The application for the car park is from Torbay and South Devon NHS Foundation Trust and Belstone Fox Project Management Ltd.
Statements on their behalf say it would be leased by the trust for an initial 15 years and the 250 spaces including 25 electric vehicle charging points would be for staff on day shifts. They say the car park would not cause extra journeys and it would reduce on-street parking around the hospital.
A planning statement from consultants Clarke Willmott on behalf of the applicants says there is not enough parking on the hospital site for staff and visitors and there is no space for more.
It says the scheme would improve the protected landscape and the area proposed for the car park should not have been included in the Local Green Space. The consultants say the benefits of the development outweigh any harm because it is essential for the trust’s operational needs.
A study in 2015 said the hospital site needed 200 extra spaces for the public and 53 more for the disabled, some of which have been provided.
The planning statement says the trust has an “urgent and strategic need” for the new car park which is an “essential part” of its medium to long term planning for a major rebuilding programme.
It says the area of woodland on the site bordering Riviera Way with a tree protection order would be safeguarded and managed through a landscaping scheme and would screen the site. Overall the proposals would improve and enhance the landscape quality, biodiversity and the urban environment.
The statement said: “The Hospital has historically struggled with parking capacity on the site and still has an urgent and pressing need for both public and staff car parking spaces to support the delivery of health services.

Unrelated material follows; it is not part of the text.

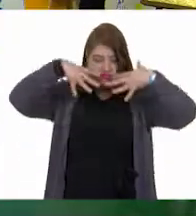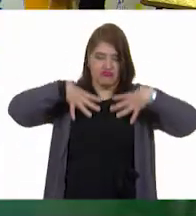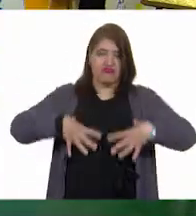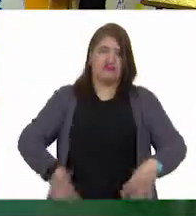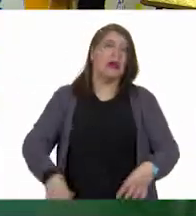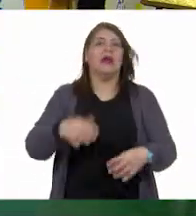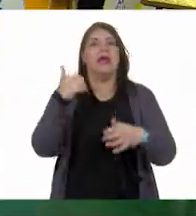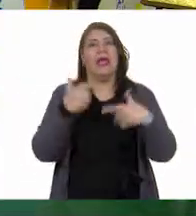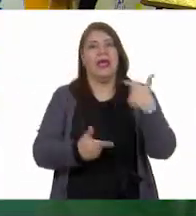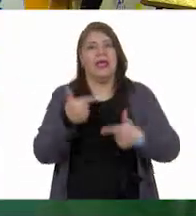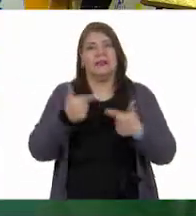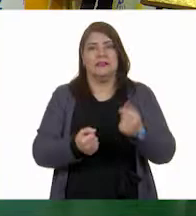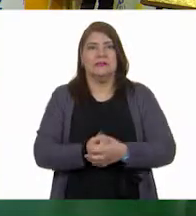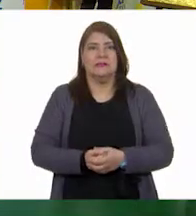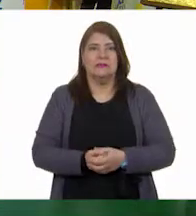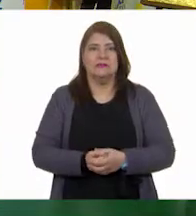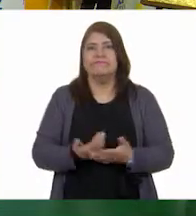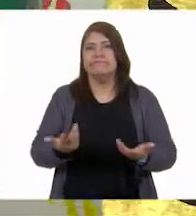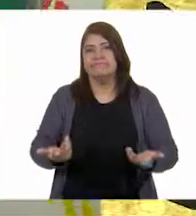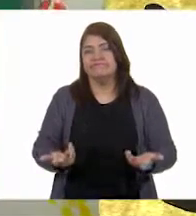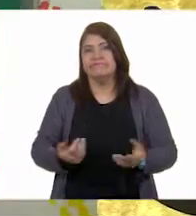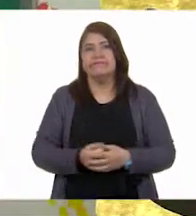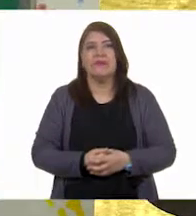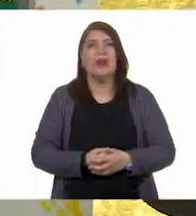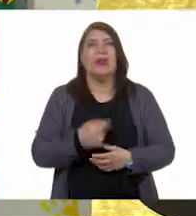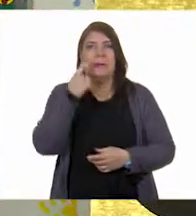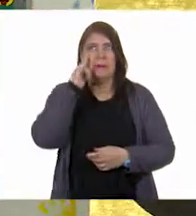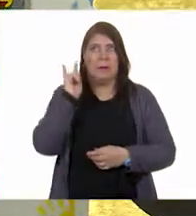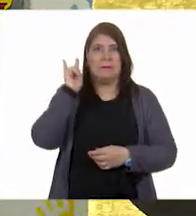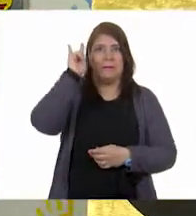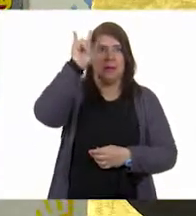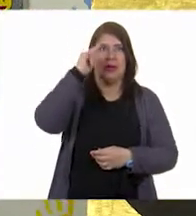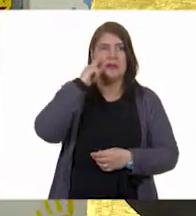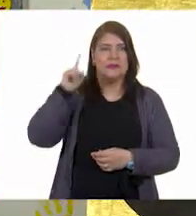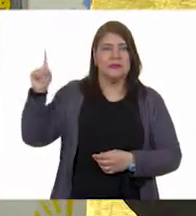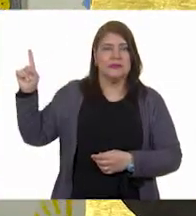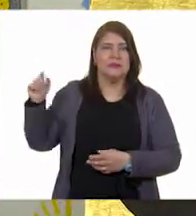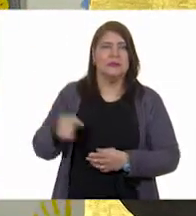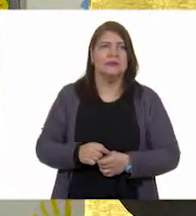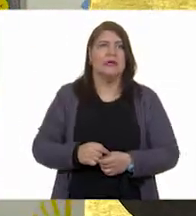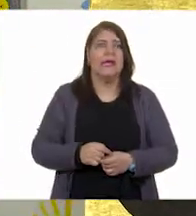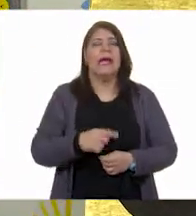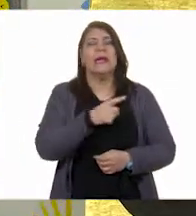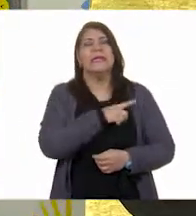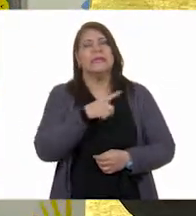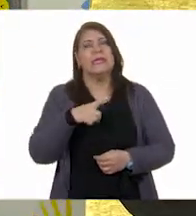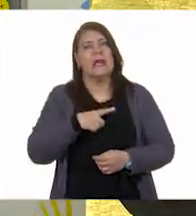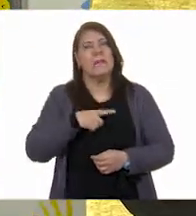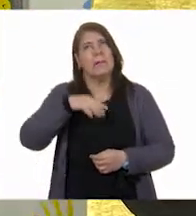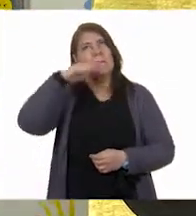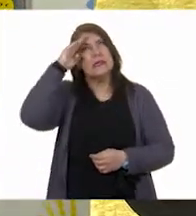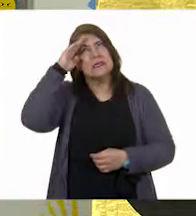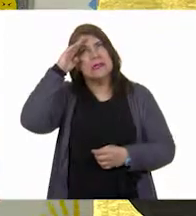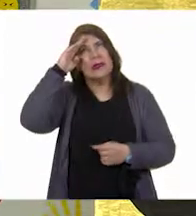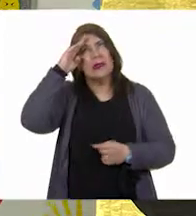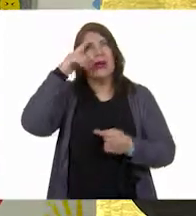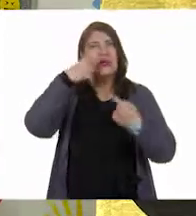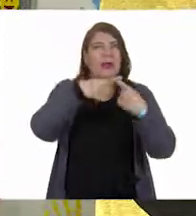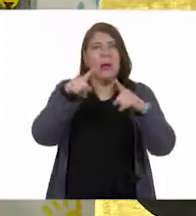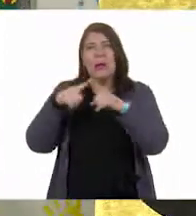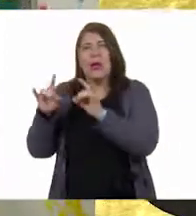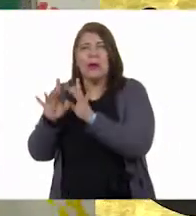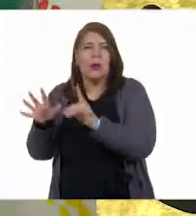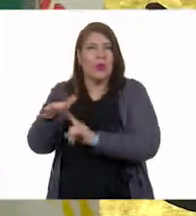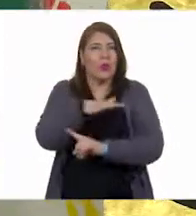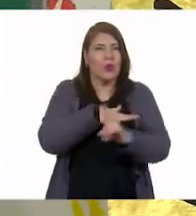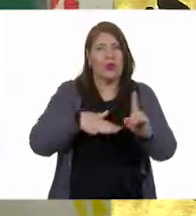Vamos a ponerle aquí nuestra tarjeta. De aquí se van a desencadenar varias situaciones. Tenemos que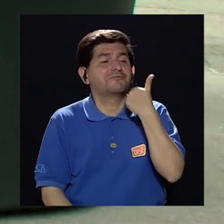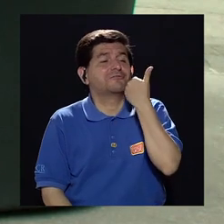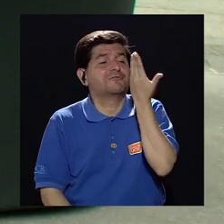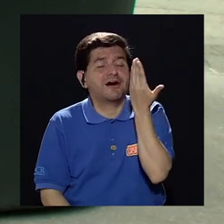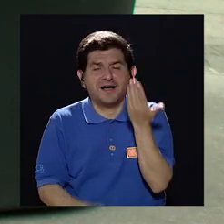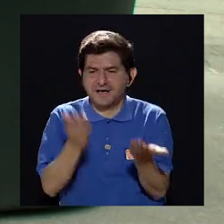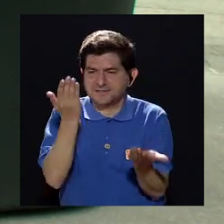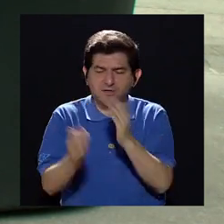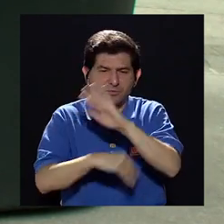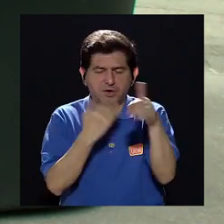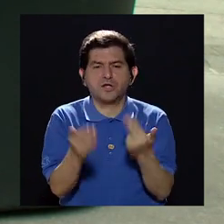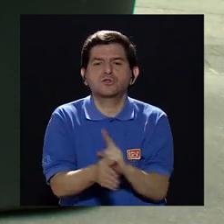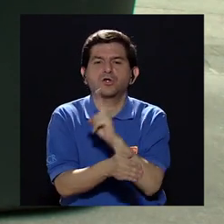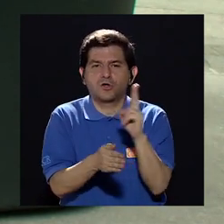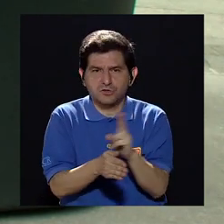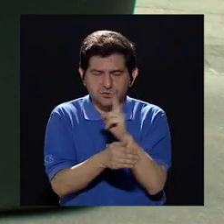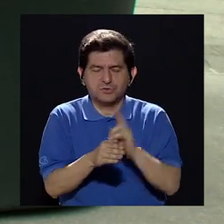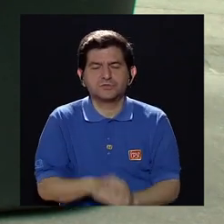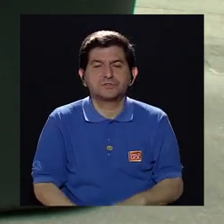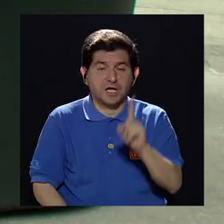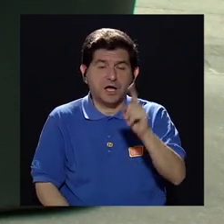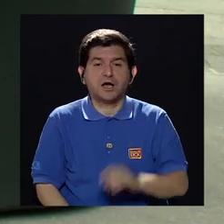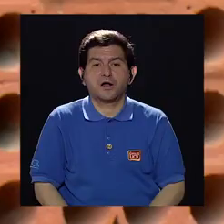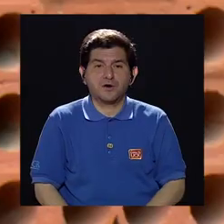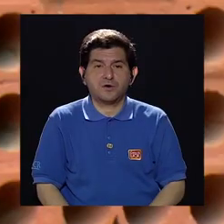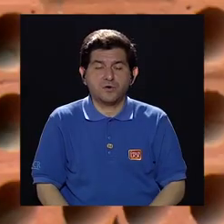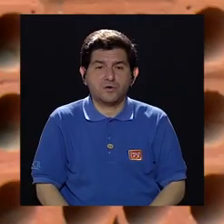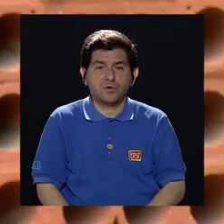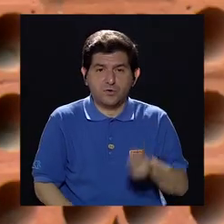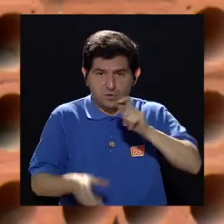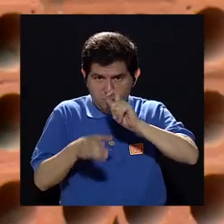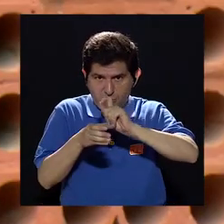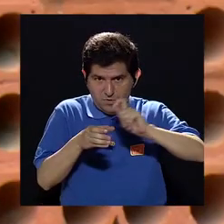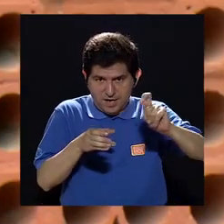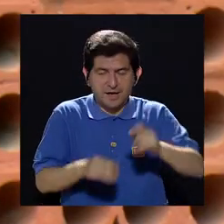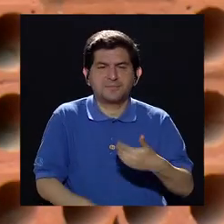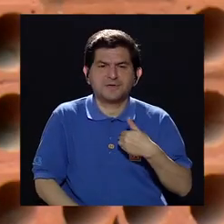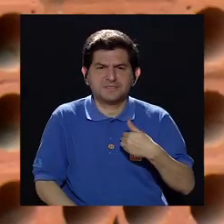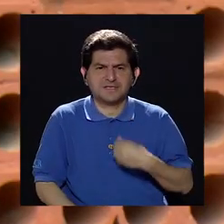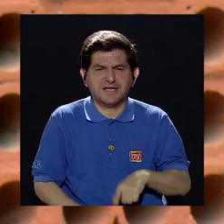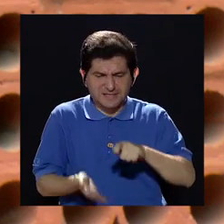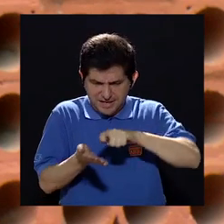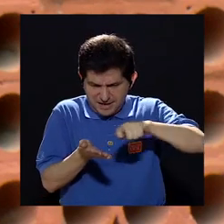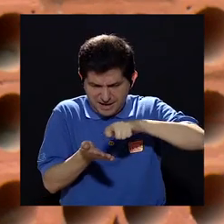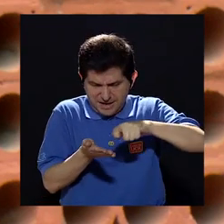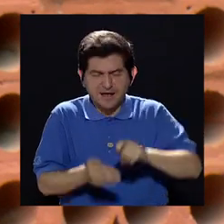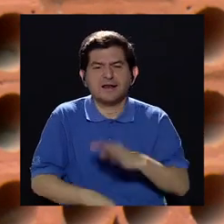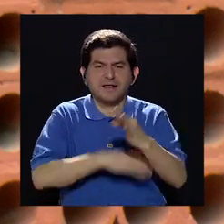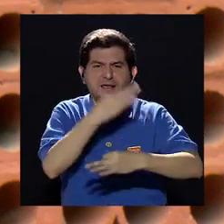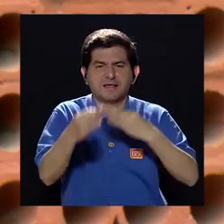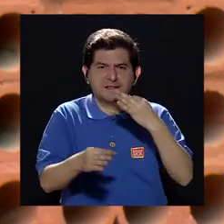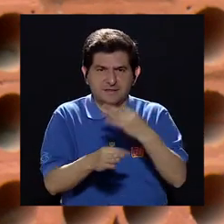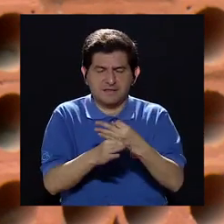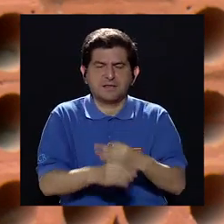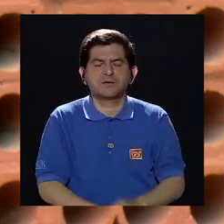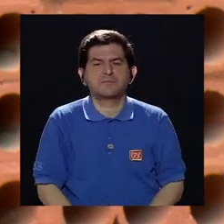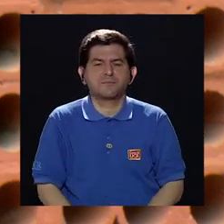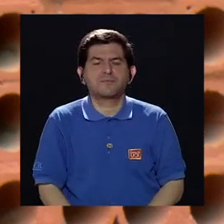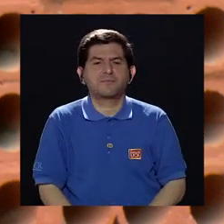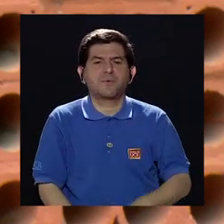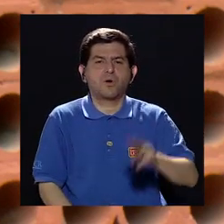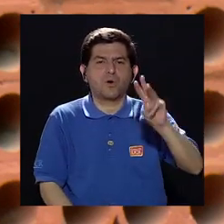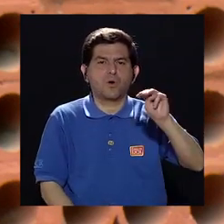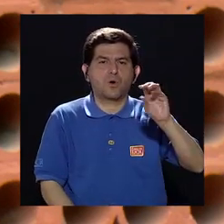queda muy fácil comparar. Todos hemos utilizado un lápiz de los de borrador, el lápiz de mongol, este tipo,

“There is no scope for the Trust to meet its parking needs within the hospital site and the Trust has for some time, been seeking an off-site parking solution to help manage the significant parking issues on the acute Hospital site.”
The statement said the Covid-19 pandemic was “putting a further strain on the hospital’s operational capacity with unprecedented demands for our services and in support of our key workers at a time of restricted public transport.”
It said: “This additional need is predicted to continue for at least 18 months, during this period Trust will be under increasing pressure to continue to manage the Covid pandemic, alongside winter pressures and also to increase elective activity whereby activity demands will significantly increase to manage down waiting lists etc.
“Increasing car-parking capacity as soon as is possible is therefore critical to support the delivery of care services.”
Torbay Council’s planning committee will consider the application at a meeting on Monday, September 14.